Back pain, especially lower back pain, is on the rise among young adults and adolescents. This is attributed to our bad sitting postures and the new norm of prolonged sitting and sedentary lifestyles. It is thus not surprising that low back pain should be the leading cause of disability. In fact, it is so common worldwide that it is the commonest reason people seek medical consultations.
Pain is an indicator that something is not right; often the last to show up and the first to leave.
People are suffering. The disabling nature of back pain negatively interferes with their quality of life and work performance.

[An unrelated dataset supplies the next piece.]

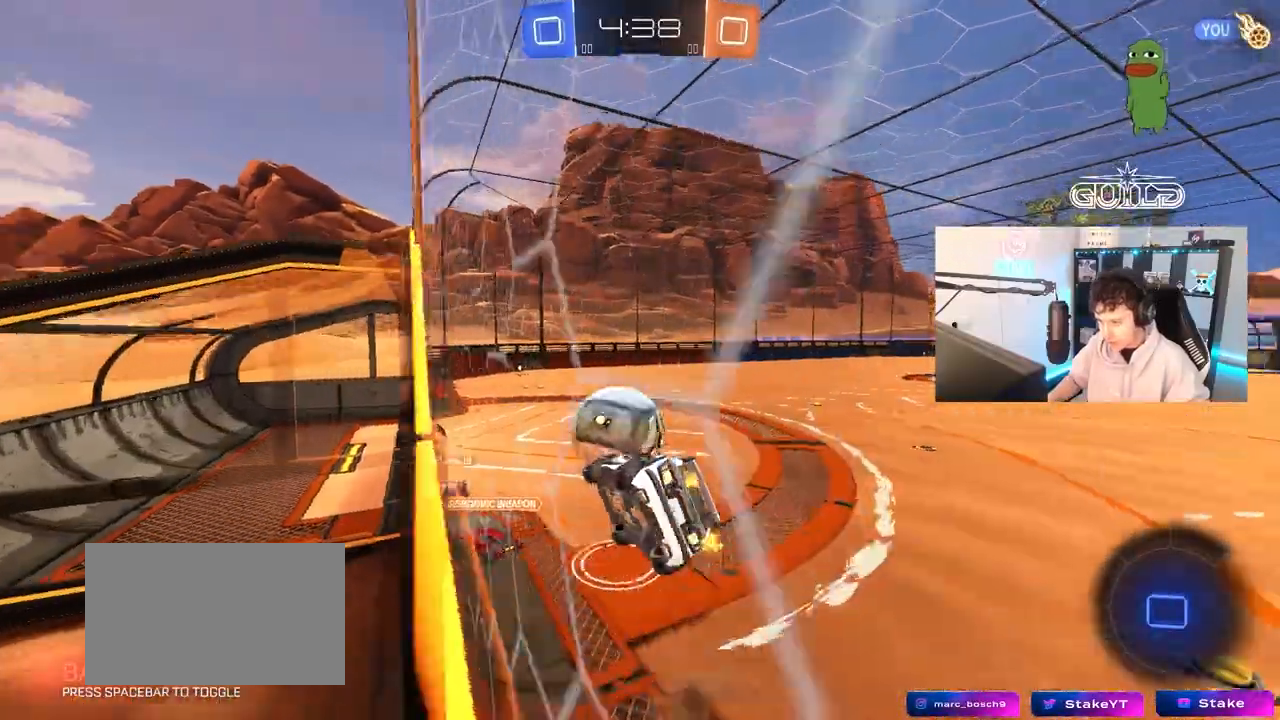
{"keys": ["w"], "mouse": ["right"], "mouse_move": "still", "events": [[50, "mouse_right", "up"], [50, "shift", "up"], [100, "mouse_left", "up"], [200, "a", "up"], [200, "s", "up"], [383, "w", "down"], [483, "mouse_right", "down"]]}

BUT… what if i told you there are known ways to help you or a loved one manage the pain and live a more functional lifestyle, free of pain? One you could do at home at your convenience? Without the use of medication or surgery? Yes, it is indeed possible. You only need to determine which disability scale you fall into and then use the tips to help achieve just that. You can start here by taking this TEST.
*The following advice has been pivotal in the care of many clients at Oak Wellness hub with spinal issues. I’m sharing freely in this blog post but should you needed guided counsel, do contact us for expert care.*
Interestingly, we often think that resting and restraining from activities such as exercising will help ease the pain. However, it’s rather the opposite that helps. Most doctors advice that you get active and keep the spine and related muscles moving as a better pain relief method.
With that said, if you took the test and eager to know the meaning of its outcome and its solutions: KEEP READING.
Table of Contents
0-20%: Minimal Disability
If your score is in this range, you are either pain free or experience very mild pain occasionally. Fortunately,it is quite easy to rid yourself of this kind of nagging pain and disability. Remember, the goal here is to get you 100% functional.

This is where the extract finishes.